WASHINGTON — The District now ranks No. 1 in the nation for the percentage of residential real estate being flipped, or purchased by investors, renovated and then resold, according to ATTOM Data Solutions.
Maryland now ranks No. 5.
Much of that multi-unit row house and condo flipping is being done by seasoned investors and high-volume developers. A shiny, newly-renovated, property, even at a lofty price, can look like a move-in ready dream to buyers.
Some of that flipping also is being done by individual buyers looking for a quick return on their investments, inspired by the proliferation of renovate-to-sell cable shows, and that raises the risk of corner-cutting and shoddy work.
For buyers, that can mean costly, or even dangerous shortcuts.
But in an environment of bidding wars, multiple offers and, especially in the District, sellers who aren’t all that interested in contingencies, some buyers may be tempted to forgo due diligence. Despite the pressure to get the best offer in front of sellers, that is still a mistake.
“Once you go through settlement, it’s like you’ve sealed the deal,” Jordan Aquino at McWilliams Ballard in D.C. told WTOP.
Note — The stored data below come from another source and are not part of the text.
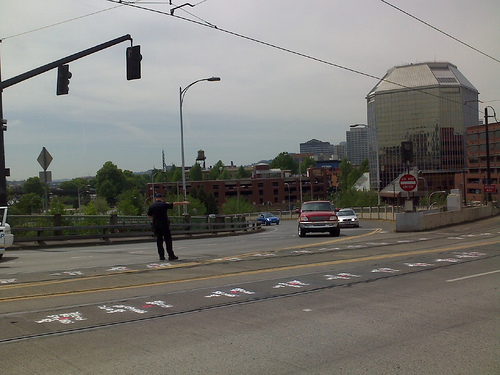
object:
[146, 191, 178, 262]
man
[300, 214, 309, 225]
headlight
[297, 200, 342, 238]
truck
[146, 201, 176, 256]
black outfit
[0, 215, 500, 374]
street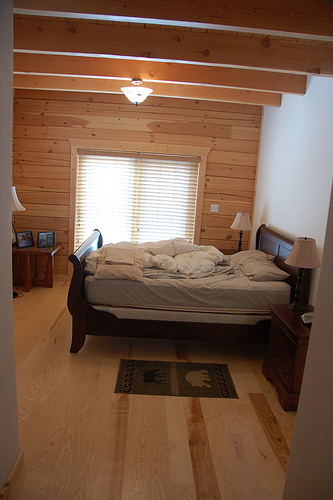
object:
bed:
[69, 221, 310, 353]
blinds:
[76, 150, 206, 249]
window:
[72, 146, 205, 261]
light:
[121, 79, 152, 106]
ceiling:
[13, 0, 333, 125]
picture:
[16, 226, 34, 249]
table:
[12, 241, 62, 289]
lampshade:
[228, 206, 250, 253]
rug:
[114, 360, 244, 405]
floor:
[13, 271, 302, 499]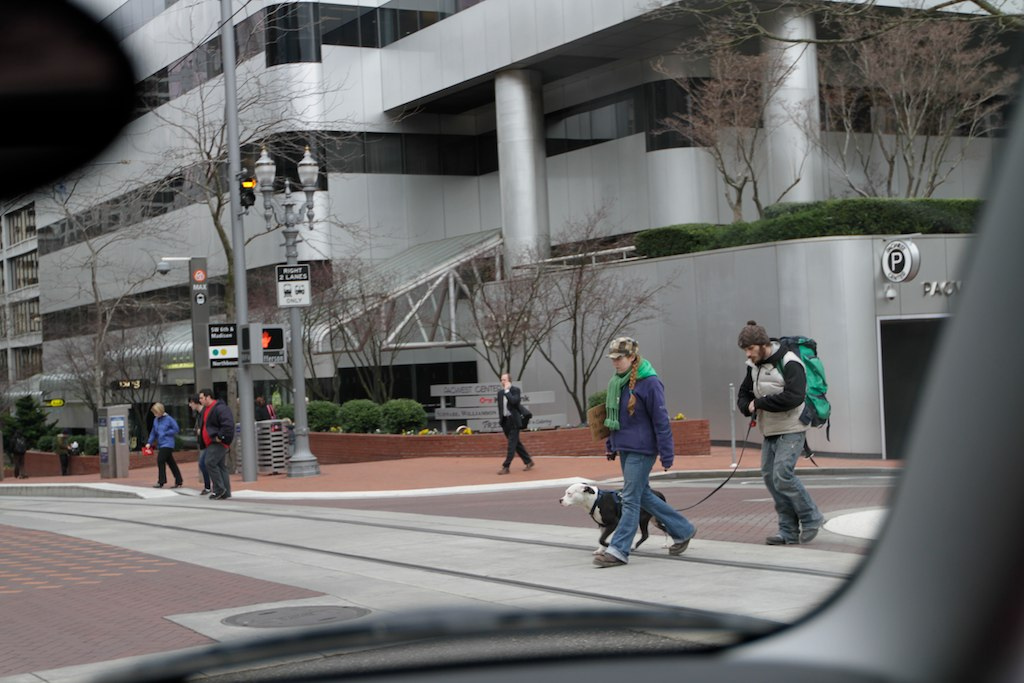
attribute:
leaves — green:
[417, 396, 431, 410]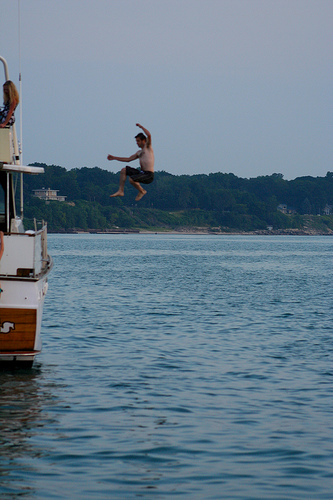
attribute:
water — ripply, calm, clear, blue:
[0, 228, 329, 500]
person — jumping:
[106, 126, 159, 201]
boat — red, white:
[1, 58, 56, 366]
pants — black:
[124, 163, 156, 190]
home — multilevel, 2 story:
[35, 184, 68, 205]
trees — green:
[12, 164, 330, 237]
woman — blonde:
[5, 76, 23, 127]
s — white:
[3, 318, 19, 339]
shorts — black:
[127, 167, 152, 185]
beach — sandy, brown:
[73, 221, 225, 235]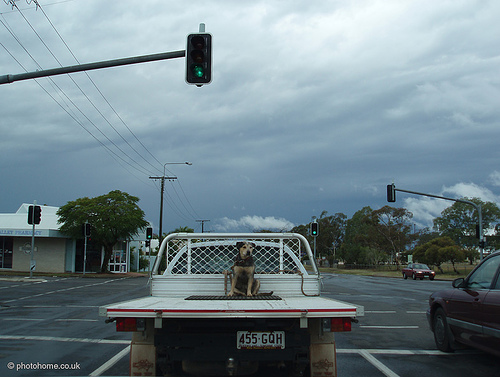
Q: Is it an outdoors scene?
A: Yes, it is outdoors.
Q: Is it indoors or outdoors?
A: It is outdoors.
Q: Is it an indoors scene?
A: No, it is outdoors.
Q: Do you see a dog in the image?
A: Yes, there is a dog.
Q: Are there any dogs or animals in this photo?
A: Yes, there is a dog.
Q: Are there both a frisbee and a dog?
A: No, there is a dog but no frisbees.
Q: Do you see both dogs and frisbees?
A: No, there is a dog but no frisbees.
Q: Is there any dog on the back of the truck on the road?
A: Yes, there is a dog on the back of the truck.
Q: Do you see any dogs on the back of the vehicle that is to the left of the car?
A: Yes, there is a dog on the back of the truck.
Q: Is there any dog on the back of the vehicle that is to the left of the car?
A: Yes, there is a dog on the back of the truck.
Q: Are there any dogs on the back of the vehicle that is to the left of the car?
A: Yes, there is a dog on the back of the truck.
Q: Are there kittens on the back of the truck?
A: No, there is a dog on the back of the truck.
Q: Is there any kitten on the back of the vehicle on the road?
A: No, there is a dog on the back of the truck.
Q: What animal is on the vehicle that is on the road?
A: The dog is on the truck.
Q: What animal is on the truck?
A: The dog is on the truck.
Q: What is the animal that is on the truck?
A: The animal is a dog.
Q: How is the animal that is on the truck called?
A: The animal is a dog.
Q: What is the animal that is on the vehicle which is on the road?
A: The animal is a dog.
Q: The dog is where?
A: The dog is on the truck.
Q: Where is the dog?
A: The dog is on the truck.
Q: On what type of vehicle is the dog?
A: The dog is on the truck.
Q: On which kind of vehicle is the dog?
A: The dog is on the truck.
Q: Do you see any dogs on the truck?
A: Yes, there is a dog on the truck.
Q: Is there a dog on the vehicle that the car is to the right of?
A: Yes, there is a dog on the truck.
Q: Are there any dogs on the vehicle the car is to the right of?
A: Yes, there is a dog on the truck.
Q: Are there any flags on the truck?
A: No, there is a dog on the truck.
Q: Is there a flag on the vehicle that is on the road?
A: No, there is a dog on the truck.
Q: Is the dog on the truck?
A: Yes, the dog is on the truck.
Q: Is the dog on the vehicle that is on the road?
A: Yes, the dog is on the truck.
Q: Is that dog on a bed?
A: No, the dog is on the truck.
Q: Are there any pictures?
A: No, there are no pictures.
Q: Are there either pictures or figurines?
A: No, there are no pictures or figurines.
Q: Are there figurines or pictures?
A: No, there are no pictures or figurines.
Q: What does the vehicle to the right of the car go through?
A: The vehicle goes through the intersection.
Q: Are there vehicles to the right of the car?
A: Yes, there is a vehicle to the right of the car.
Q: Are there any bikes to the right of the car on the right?
A: No, there is a vehicle to the right of the car.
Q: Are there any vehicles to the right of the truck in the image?
A: Yes, there is a vehicle to the right of the truck.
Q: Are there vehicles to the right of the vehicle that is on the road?
A: Yes, there is a vehicle to the right of the truck.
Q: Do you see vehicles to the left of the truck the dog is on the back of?
A: No, the vehicle is to the right of the truck.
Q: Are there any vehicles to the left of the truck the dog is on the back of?
A: No, the vehicle is to the right of the truck.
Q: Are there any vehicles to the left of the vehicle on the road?
A: No, the vehicle is to the right of the truck.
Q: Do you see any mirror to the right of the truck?
A: No, there is a vehicle to the right of the truck.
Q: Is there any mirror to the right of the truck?
A: No, there is a vehicle to the right of the truck.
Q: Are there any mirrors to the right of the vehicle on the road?
A: No, there is a vehicle to the right of the truck.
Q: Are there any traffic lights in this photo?
A: Yes, there is a traffic light.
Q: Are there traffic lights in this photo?
A: Yes, there is a traffic light.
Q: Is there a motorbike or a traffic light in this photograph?
A: Yes, there is a traffic light.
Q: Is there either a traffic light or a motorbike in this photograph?
A: Yes, there is a traffic light.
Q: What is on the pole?
A: The signal light is on the pole.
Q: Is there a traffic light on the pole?
A: Yes, there is a traffic light on the pole.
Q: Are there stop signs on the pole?
A: No, there is a traffic light on the pole.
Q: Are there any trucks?
A: Yes, there is a truck.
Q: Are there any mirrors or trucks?
A: Yes, there is a truck.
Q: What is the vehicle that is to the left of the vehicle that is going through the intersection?
A: The vehicle is a truck.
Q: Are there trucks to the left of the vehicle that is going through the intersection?
A: Yes, there is a truck to the left of the vehicle.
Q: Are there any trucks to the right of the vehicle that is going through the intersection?
A: No, the truck is to the left of the vehicle.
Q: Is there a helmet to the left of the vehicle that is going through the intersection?
A: No, there is a truck to the left of the vehicle.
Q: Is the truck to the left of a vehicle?
A: Yes, the truck is to the left of a vehicle.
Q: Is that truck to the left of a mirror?
A: No, the truck is to the left of a vehicle.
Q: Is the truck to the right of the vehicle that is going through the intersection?
A: No, the truck is to the left of the vehicle.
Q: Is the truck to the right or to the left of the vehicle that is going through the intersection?
A: The truck is to the left of the vehicle.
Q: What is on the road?
A: The truck is on the road.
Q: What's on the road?
A: The truck is on the road.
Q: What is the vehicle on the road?
A: The vehicle is a truck.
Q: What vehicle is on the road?
A: The vehicle is a truck.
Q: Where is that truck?
A: The truck is on the road.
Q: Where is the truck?
A: The truck is on the road.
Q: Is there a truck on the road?
A: Yes, there is a truck on the road.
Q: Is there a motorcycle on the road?
A: No, there is a truck on the road.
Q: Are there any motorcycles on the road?
A: No, there is a truck on the road.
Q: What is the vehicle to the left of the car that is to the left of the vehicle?
A: The vehicle is a truck.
“If it’s a flipped home that’s general resale, you’re stuck with it,” he said.
Buyers, even in a heated multiple-offer bidding war, do have a small window to get a proper look under the hood.
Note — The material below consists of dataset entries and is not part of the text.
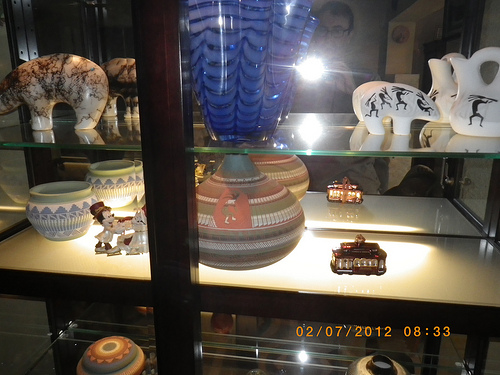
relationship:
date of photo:
[292, 315, 454, 347] [6, 6, 483, 364]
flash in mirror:
[289, 45, 341, 85] [218, 16, 480, 227]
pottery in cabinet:
[192, 155, 303, 286] [200, 149, 497, 315]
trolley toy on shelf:
[327, 233, 390, 279] [0, 178, 497, 303]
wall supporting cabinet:
[18, 2, 471, 372] [1, 0, 484, 370]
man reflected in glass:
[286, 0, 381, 192] [1, 1, 484, 372]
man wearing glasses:
[286, 0, 381, 192] [313, 22, 351, 38]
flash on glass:
[289, 49, 334, 85] [181, 9, 499, 372]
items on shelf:
[329, 41, 484, 136] [187, 100, 495, 160]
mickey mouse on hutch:
[89, 201, 125, 256] [1, 175, 493, 364]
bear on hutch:
[16, 52, 115, 151] [1, 111, 158, 155]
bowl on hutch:
[22, 180, 96, 242] [0, 127, 499, 370]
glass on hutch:
[179, 0, 309, 148] [8, 2, 491, 370]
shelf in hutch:
[187, 100, 495, 160] [8, 2, 491, 370]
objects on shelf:
[11, 20, 483, 142] [9, 95, 482, 151]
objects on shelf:
[24, 155, 389, 292] [9, 206, 484, 320]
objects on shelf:
[13, 25, 483, 130] [14, 113, 480, 153]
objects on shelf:
[24, 155, 389, 292] [22, 203, 479, 303]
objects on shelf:
[24, 155, 389, 292] [20, 195, 482, 314]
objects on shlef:
[34, 155, 387, 293] [22, 200, 482, 318]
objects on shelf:
[11, 20, 483, 142] [187, 100, 495, 160]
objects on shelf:
[11, 20, 483, 142] [12, 109, 455, 159]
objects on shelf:
[24, 155, 389, 292] [30, 227, 481, 301]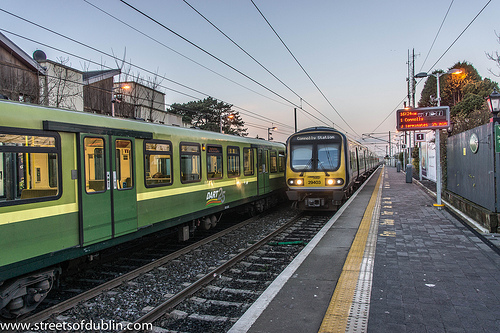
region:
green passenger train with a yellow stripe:
[2, 94, 284, 306]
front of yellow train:
[282, 124, 349, 208]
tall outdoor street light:
[408, 60, 466, 213]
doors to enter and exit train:
[72, 124, 143, 251]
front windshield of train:
[290, 134, 341, 174]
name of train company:
[201, 184, 228, 206]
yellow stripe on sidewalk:
[312, 157, 398, 331]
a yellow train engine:
[281, 125, 360, 207]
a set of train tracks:
[129, 206, 329, 331]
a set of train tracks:
[0, 200, 282, 330]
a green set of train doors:
[78, 130, 139, 241]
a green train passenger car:
[0, 96, 285, 314]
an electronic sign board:
[396, 105, 449, 130]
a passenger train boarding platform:
[230, 163, 499, 331]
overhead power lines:
[1, 0, 365, 145]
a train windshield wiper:
[314, 157, 330, 177]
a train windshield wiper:
[298, 156, 313, 175]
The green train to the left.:
[4, 100, 276, 215]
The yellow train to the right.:
[287, 122, 396, 204]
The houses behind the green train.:
[1, 29, 212, 126]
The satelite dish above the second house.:
[28, 42, 49, 65]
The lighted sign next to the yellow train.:
[396, 105, 467, 143]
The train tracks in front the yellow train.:
[173, 208, 317, 315]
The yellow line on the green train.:
[135, 177, 274, 199]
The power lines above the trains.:
[9, 11, 229, 108]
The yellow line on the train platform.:
[305, 190, 386, 330]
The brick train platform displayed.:
[379, 158, 484, 330]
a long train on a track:
[280, 123, 382, 208]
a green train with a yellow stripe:
[0, 88, 267, 299]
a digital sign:
[395, 99, 451, 137]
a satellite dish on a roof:
[31, 47, 48, 64]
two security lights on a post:
[406, 65, 461, 205]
“What we find our clients doing is getting an inspector before the offers are actually due,” Aquino said. “It can be done. Usually, they give you at least a week’s span, so that should give you time to find a really well-qualified inspector.”
He said the most egregious flipping shortcuts involve work that is not done up to code or by licensed contractors, shoddy electrical and plumbing that’s easily hidden behind fresh drywall and a new coat of paint, and bad utility metering in multi-unit renovations.
According to ATTOM Data Solutions, the 10.7 percent of residential sales in the District in the first quarter were flips, and 8.5 percent in Maryland were flipped properties.